As vacinas, um dos maiores avanços da saúde pública, estão enfrentando um desafio sem precedentes nos Estados Unidos. Desde que Robert F. Kennedy Jr. assumiu o cargo de secretário de Saúde em janeiro de 2025, a confiança pública nas vacinas tem sido minada por suas ações e declarações. Kennedy, conhecido por sua postura crítica em relação às vacinas, dissolveu comitês de supervisão e ignorou recomendações científicas, o que pode afetar gravemente o acesso e a pesquisa vacinal.
Em sete meses, Kennedy desmantelou a infraestrutura de vacinação dos EUA. Ele ignorou as diretrizes do Comitê Consultivo sobre Práticas de Imunização (ACIP) e dissolveu o comitê, substituindo seus membros por pessoas com opiniões antivacina. Essa mudança quebra décadas de precedentes, permitindo que o secretário escolha integrantes sem a verificação de conflitos de interesse. Em julho, os ex-membros do ACIP alertaram sobre uma “perturbação sísmica” no processo de recomendação de vacinas.

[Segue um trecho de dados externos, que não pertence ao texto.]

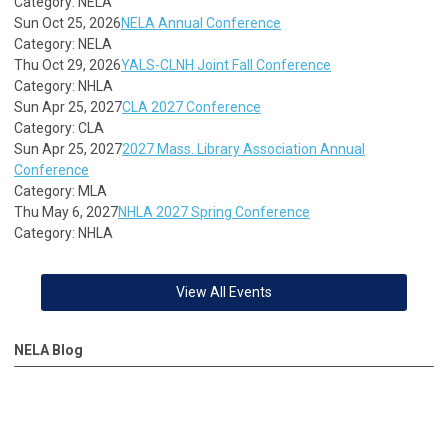
Category: NELA
Sun Oct 25, 2026
NELA Annual Conference
Category: NELA
Thu Oct 29, 2026
YALS-CLNH Joint Fall Conference
Category: NHLA
Sun Apr 25, 2027
CLA 2027 Conference
Category: CLA
Sun Apr 25, 2027
2027 Mass. Library Association Annual
Conference
Category: MLA
Thu May 6, 2027
NHLA 2027 Spring Conference
Category: NHLA
View All Events
NELA Blog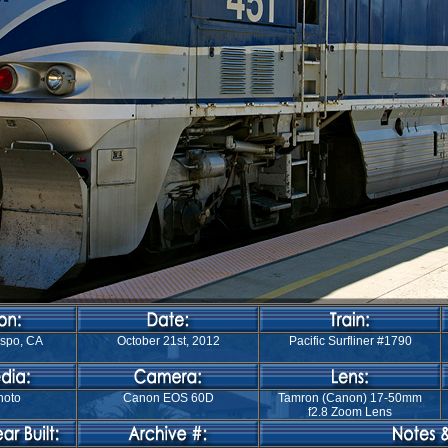
ispo, CA
October 21st, 2012
Pacific Surfliner #1790
hoto
Canon EOS 60D
Tamron (Canon) 17-50mm
f2.8 Zoom Lens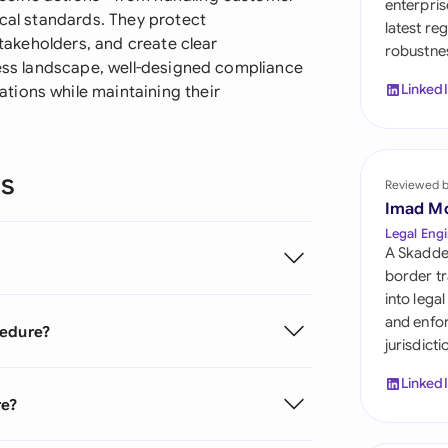
enterpris
Sau
ical standards. They protect
latest re
stakeholders, and create clear
robustnes
Sin
ness landscape, well-designed compliance
Linked
tions while maintaining their
Sou
Esp
ns
Swi
Reviewed 
Imad M
Uni
Legal Engi
A Skadde
Uni
border tr
into lega
Uni
and enfor
cedure?
jurisdict
Linked
re?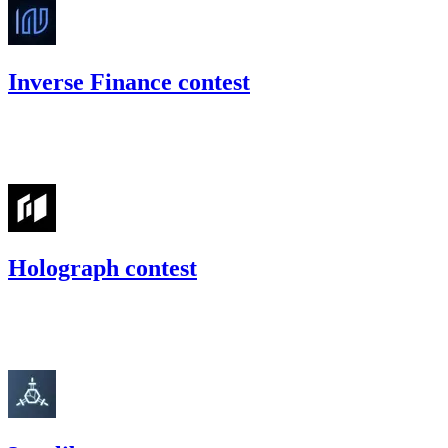
Inverse Finance contest
55.74
USDC
•
Code4rena
•
gogo
#
40
Holograph contest
26.35
USDC
•
Code4rena
•
gogo
#
38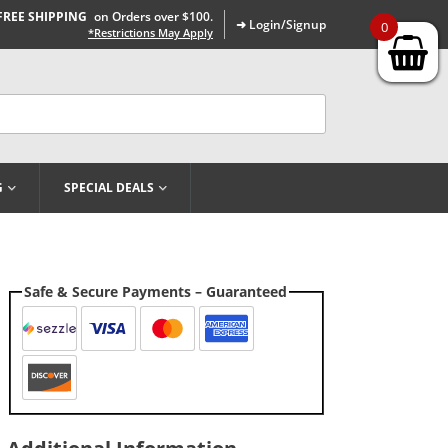
FREE SHIPPING
on Orders over $100.
➜ Login/Signup
0
*Restrictions May Apply
G
SPECIAL DEALS
Safe & Secure Payments – Guaranteed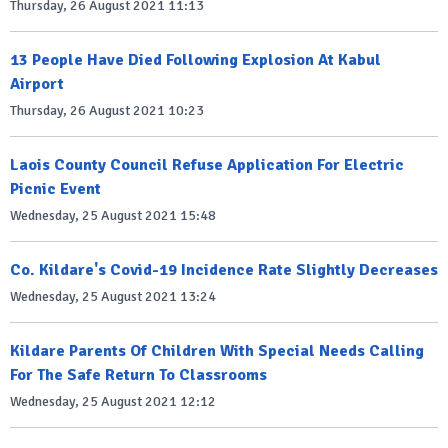
Thursday, 26 August 2021 11:13
13 People Have Died Following Explosion At Kabul
Airport
Thursday, 26 August 2021 10:23
Laois County Council Refuse Application For Electric
Picnic Event
Wednesday, 25 August 2021 15:48
Co. Kildare's Covid-19 Incidence Rate Slightly Decreases
Wednesday, 25 August 2021 13:24
Kildare Parents Of Children With Special Needs Calling
For The Safe Return To Classrooms
Wednesday, 25 August 2021 12:12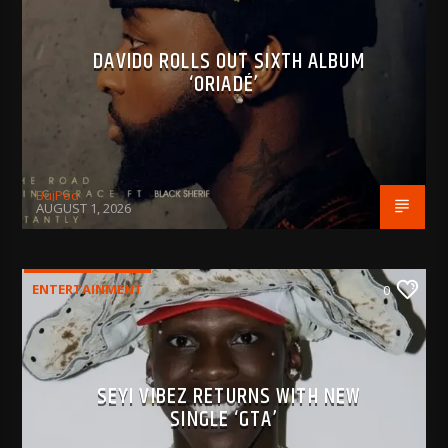
DAVIDO ROLLS OUT SIXTH ALBUM
‘ORIADÉ’
BujPod
AUGUST 1, 2026
ENTERTAINMENT
0
SEYI VIBEZ RETURNS WITH NEW
SINGLE ‘GTA’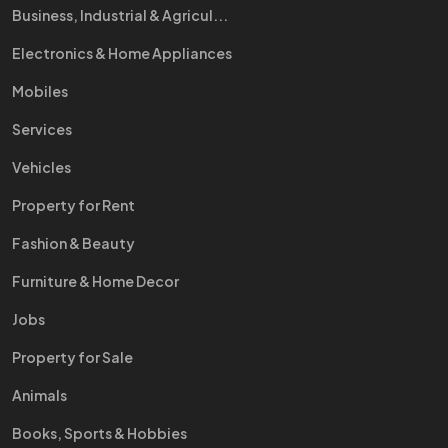
Business, Industrial & Agricul...
Electronics & Home Appliances
Mobiles
Services
Vehicles
Property for Rent
Fashion & Beauty
Furniture & Home Decor
Jobs
Property for Sale
Animals
Books, Sports & Hobbies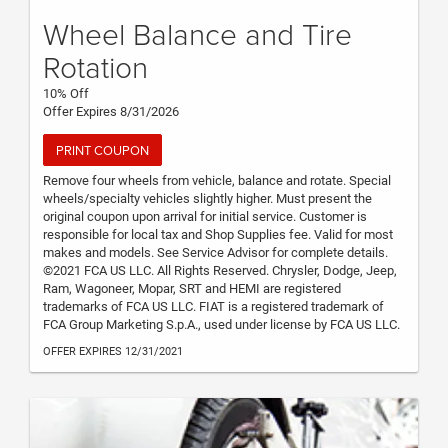
Wheel Balance and Tire
Rotation
10% Off
Offer Expires 8/31/2026
PRINT COUPON
Remove four wheels from vehicle, balance and rotate. Special
wheels/specialty vehicles slightly higher. Must present the
original coupon upon arrival for initial service. Customer is
responsible for local tax and Shop Supplies fee. Valid for most
makes and models. See Service Advisor for complete details.
©2021 FCA US LLC. All Rights Reserved. Chrysler, Dodge, Jeep,
Ram, Wagoneer, Mopar, SRT and HEMI are registered
trademarks of FCA US LLC. FIAT is a registered trademark of
FCA Group Marketing S.p.A., used under license by FCA US LLC.
OFFER EXPIRES 12/31/2021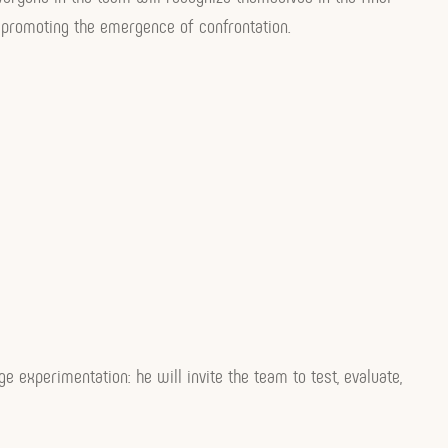
by promoting the emergence of confrontation.
age experimentation: he will invite the team to test, evaluate,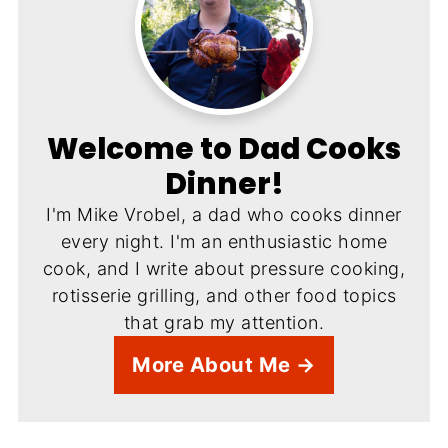
Welcome to Dad Cooks
Dinner!
I'm Mike Vrobel, a dad who cooks dinner
every night. I'm an enthusiastic home
cook, and I write about pressure cooking,
rotisserie grilling, and other food topics
that grab my attention.
More About Me →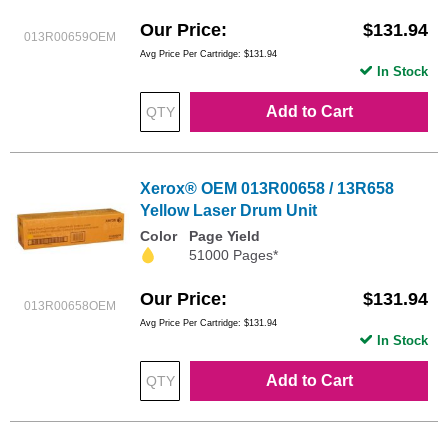
Our Price
$131.94
013R00659OEM
Avg Price Per Cartridge: $131.94
In Stock
Add to Cart
Xerox® OEM 013R00658 / 13R658
Yellow Laser Drum Unit
Color
Page Yield
51000 Pages*
Our Price
$131.94
013R00658OEM
Avg Price Per Cartridge: $131.94
In Stock
Add to Cart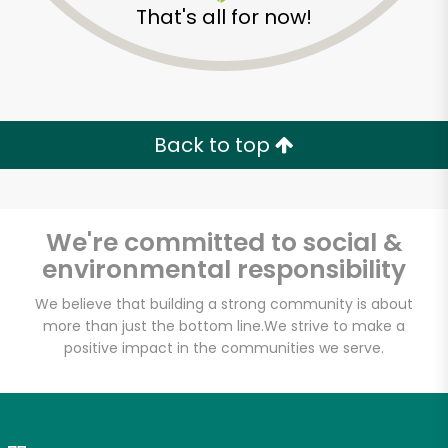
That's all for now!
Zip code
Email address
Back to top
Let's shop!
We're committed to social &
environmental responsibility
We believe that building a strong community is about
more than just the bottom line.
We strive to make a
positive impact in the communities we serve.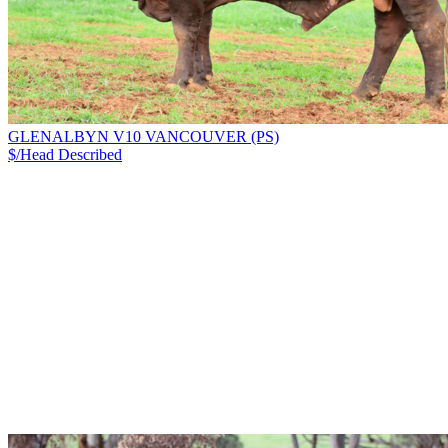
GLENALBYN V10 VANCOUVER (PS)
$/Head
Described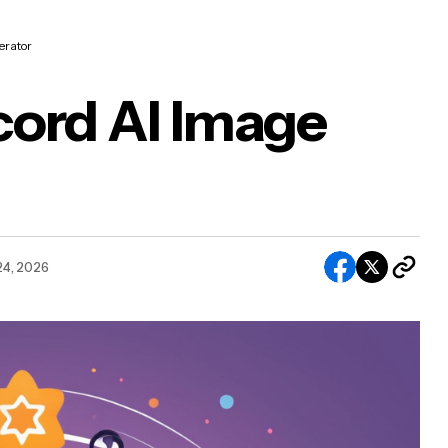
erator
cord AI Image
24, 2026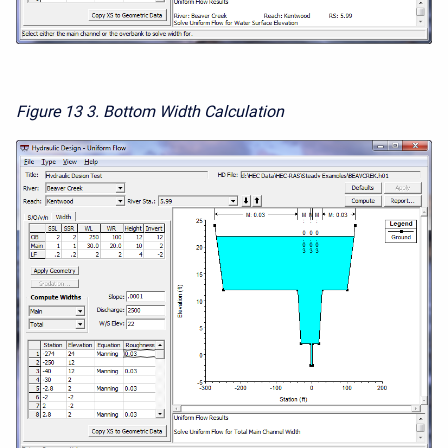
Figure 13
3. Bottom Width Calculation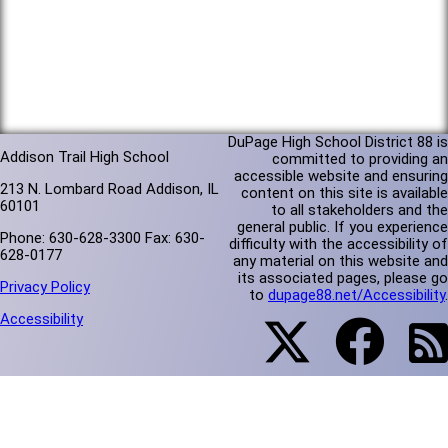
DuPage High School District 88 is
Addison Trail High School
committed to providing an
accessible website and ensuring
213 N. Lombard Road Addison, IL
content on this site is available
60101
to all stakeholders and the
general public. If you experience
Phone: 630-628-3300 Fax: 630-
difficulty with the accessibility of
628-0177
any material on this website and
its associated pages, please go
Privacy Policy
to
dupage88.net/Accessibility
.
Accessibility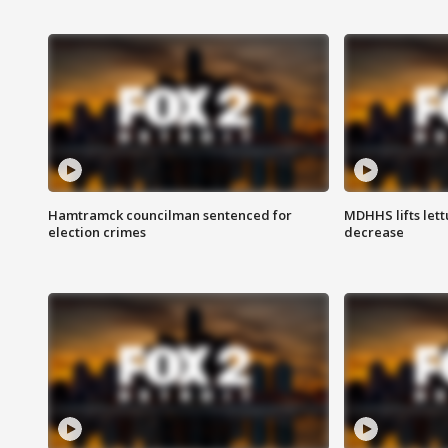
Hamtramck councilman sentenced for
MDHHS lifts lett
election crimes
decrease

As consequências vão além da supervisão. Kennedy também cortou US$ 700 milhões em financiamento para vacinas, incluindo uma vacina contra a gripe aviária, e questionou a segurança de ingredientes como o hidróxido de alumínio. Essas ações podem desestimular empresas farmacêuticas a desenvolver vacinas nos EUA, afetando a inovação e o acesso, especialmente para famílias de baixa renda.
A retórica de Kennedy tem um impacto global. Ao questionar a necessidade das vacinas infantis e atacar a credibilidade da comunidade científica, ele contribui para a diminuição da aceitação da vacinação, o que pode levar a surtos de doenças. A situação atual levanta preocupações sobre um possível retrocesso a uma era pré-vacinas, onde doenças evitáveis podem voltar a ameaçar a saúde pública.